Ce qui est vrai d'une façon incompréhensible et inimaginable en Dieu, que l'intégrité et la fécondité ne font qu'un, voici que, en Marie d'une façon très participée et seulement seconde mais simplement par analogie, cela se réalise aussi d'une manière qu'aucun être humain ne peut porter en lui de la même manière. Il y a dans l'intégrité virginale de Marie, totalement consacrée à Dieu, le germe de cette fécondité inouïe puisque ce n'est pas une fécondité semblable à celle des autres mères, sa maternité est une maternité divine et ce qui s'engendre en elle est le Fils même de Dieu.

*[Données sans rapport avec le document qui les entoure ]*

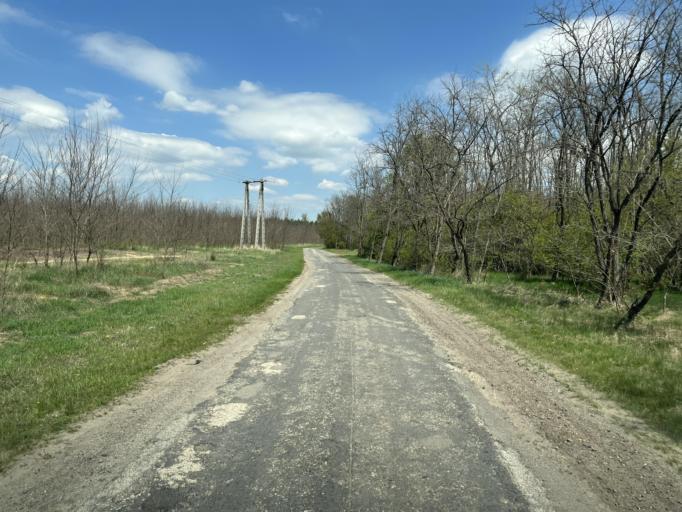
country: HU
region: Pest
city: Inarcs
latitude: 47.2699
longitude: 19.3546
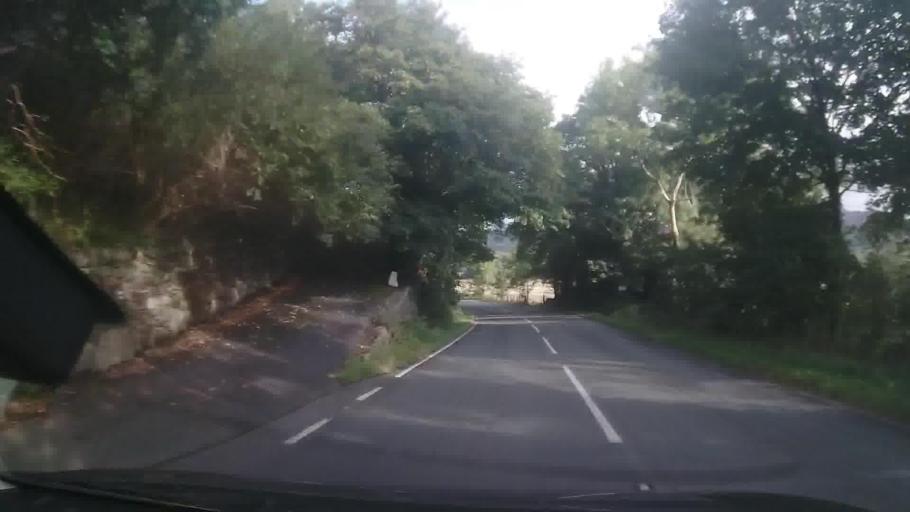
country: GB
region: Wales
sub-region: Gwynedd
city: Barmouth
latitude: 52.7432
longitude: -3.9976
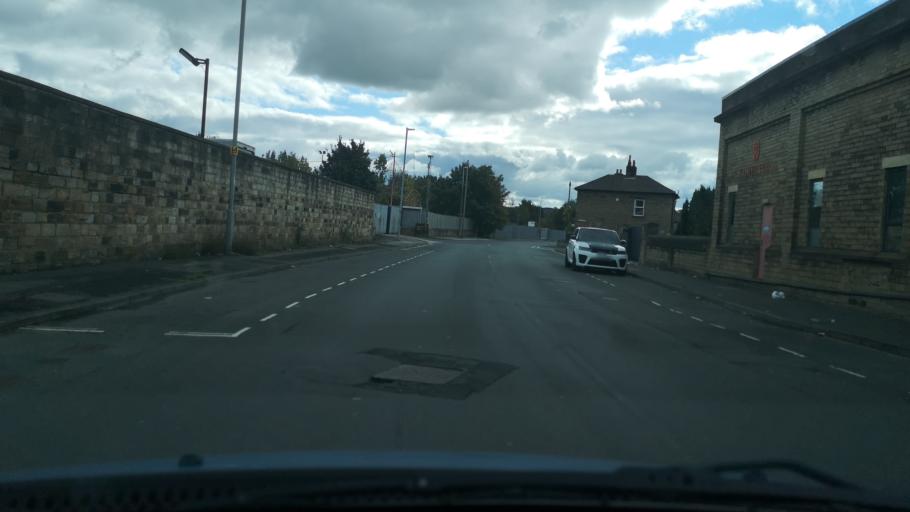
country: GB
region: England
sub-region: Kirklees
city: Dewsbury
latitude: 53.6851
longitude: -1.6233
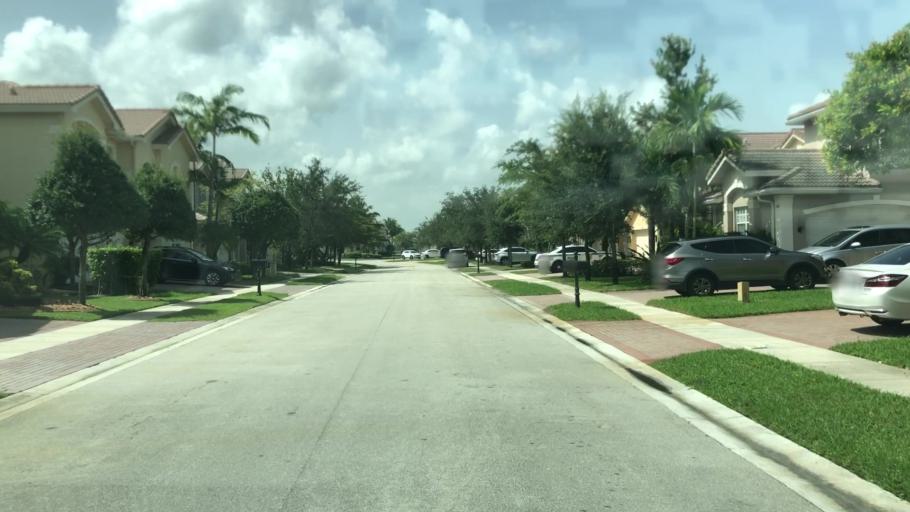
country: US
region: Florida
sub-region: Miami-Dade County
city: Palm Springs North
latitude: 25.9669
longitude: -80.3838
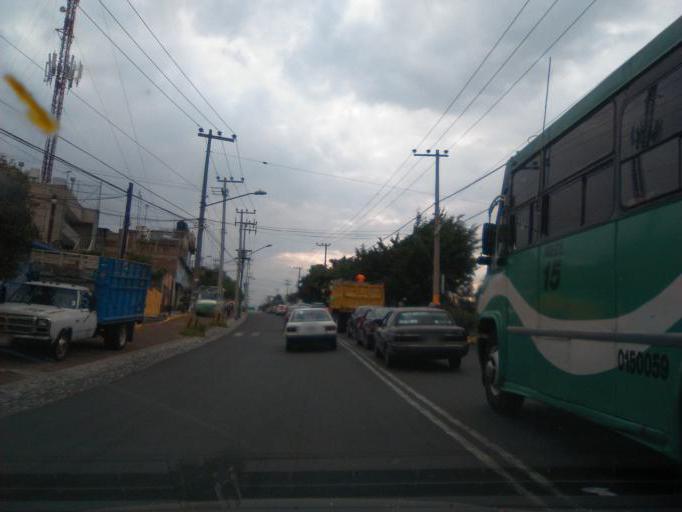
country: MX
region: Mexico City
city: Col. Bosques de las Lomas
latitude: 19.3658
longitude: -99.2430
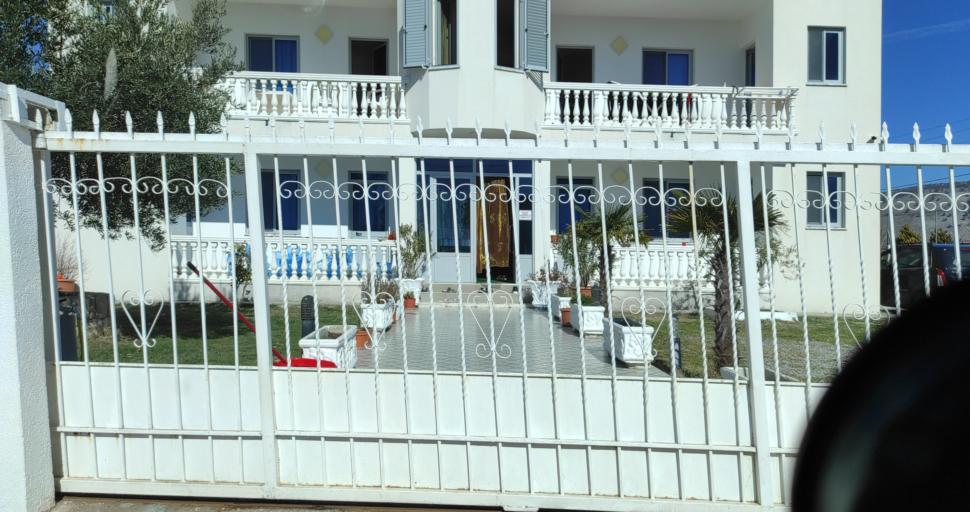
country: AL
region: Shkoder
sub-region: Rrethi i Shkodres
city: Velipoje
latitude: 41.8657
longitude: 19.4339
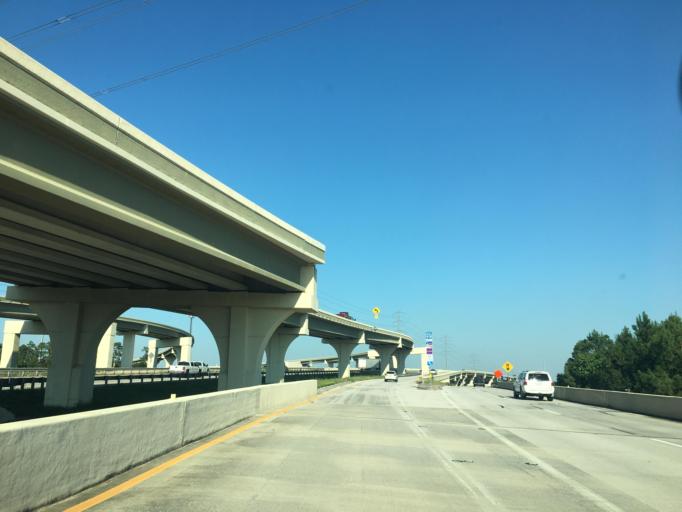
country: US
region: Texas
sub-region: Harris County
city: Spring
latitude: 30.0919
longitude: -95.4391
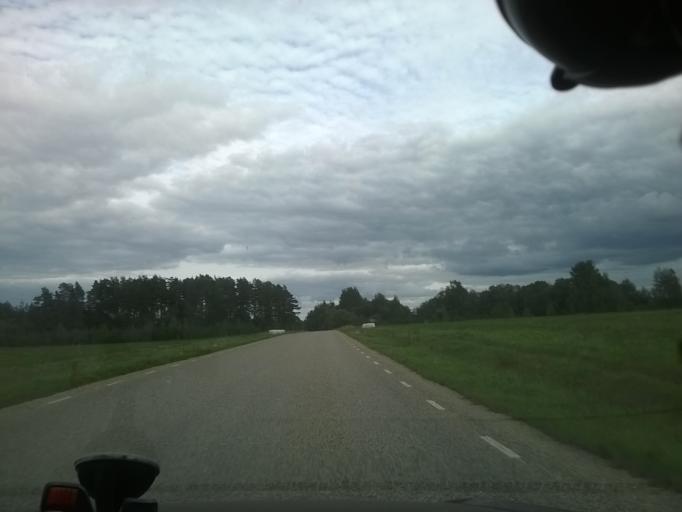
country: EE
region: Vorumaa
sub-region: Voru linn
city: Voru
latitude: 57.7493
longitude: 26.9682
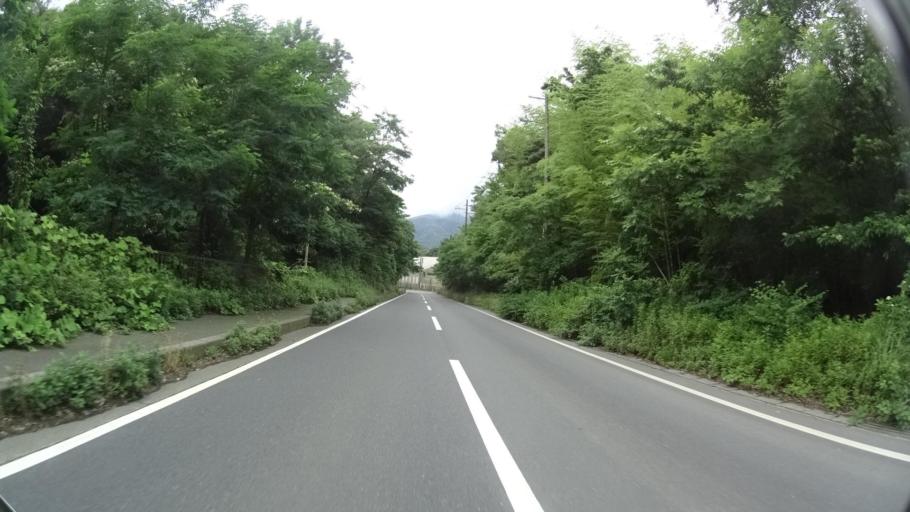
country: JP
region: Kyoto
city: Maizuru
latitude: 35.4982
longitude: 135.3894
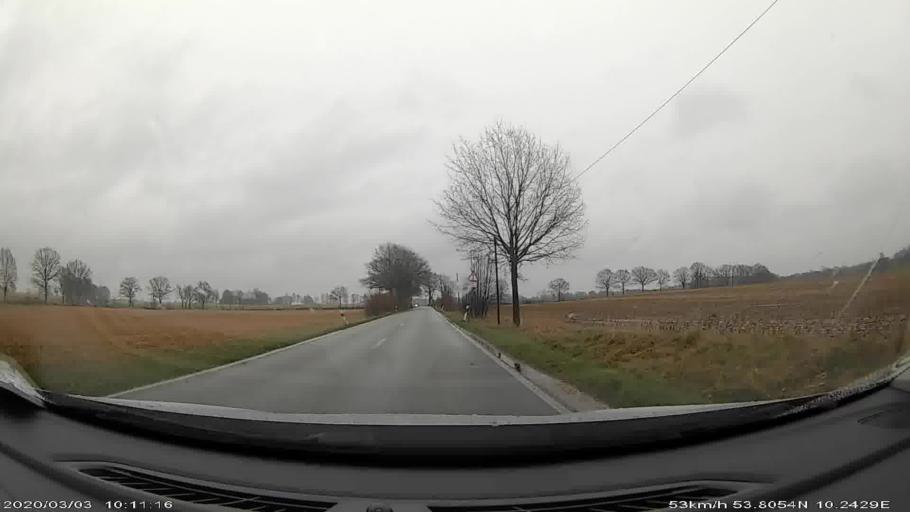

Alors que notre vénération pour Marie nous entraîne non pas à lui ressembler mais à marcher avec elle sur un chemin de virginité du cœur, de consécra­tion de notre cœur, de transparence de notre cœur, d'intégrité de notre être profond vis-à-vis de ce mys­tère de Dieu. Que nous ne soyons pas distraits, divisés en mêlant à notre vie intérieure des choses qui lui sont étrangères. Qu'il y ait en nous un lieu secret, profond, dans lequel Dieu seul est présent, dans lequel nous sommes totalement consacrés à Dieu, totalement ou­verts à son mystère pour qu'Il déploie en nous sa fé­condité propre qui dépasse nos possibilités mais qui est remise entre nos mains pour qu'il déborde de notre cœur en fécondité spirituelle.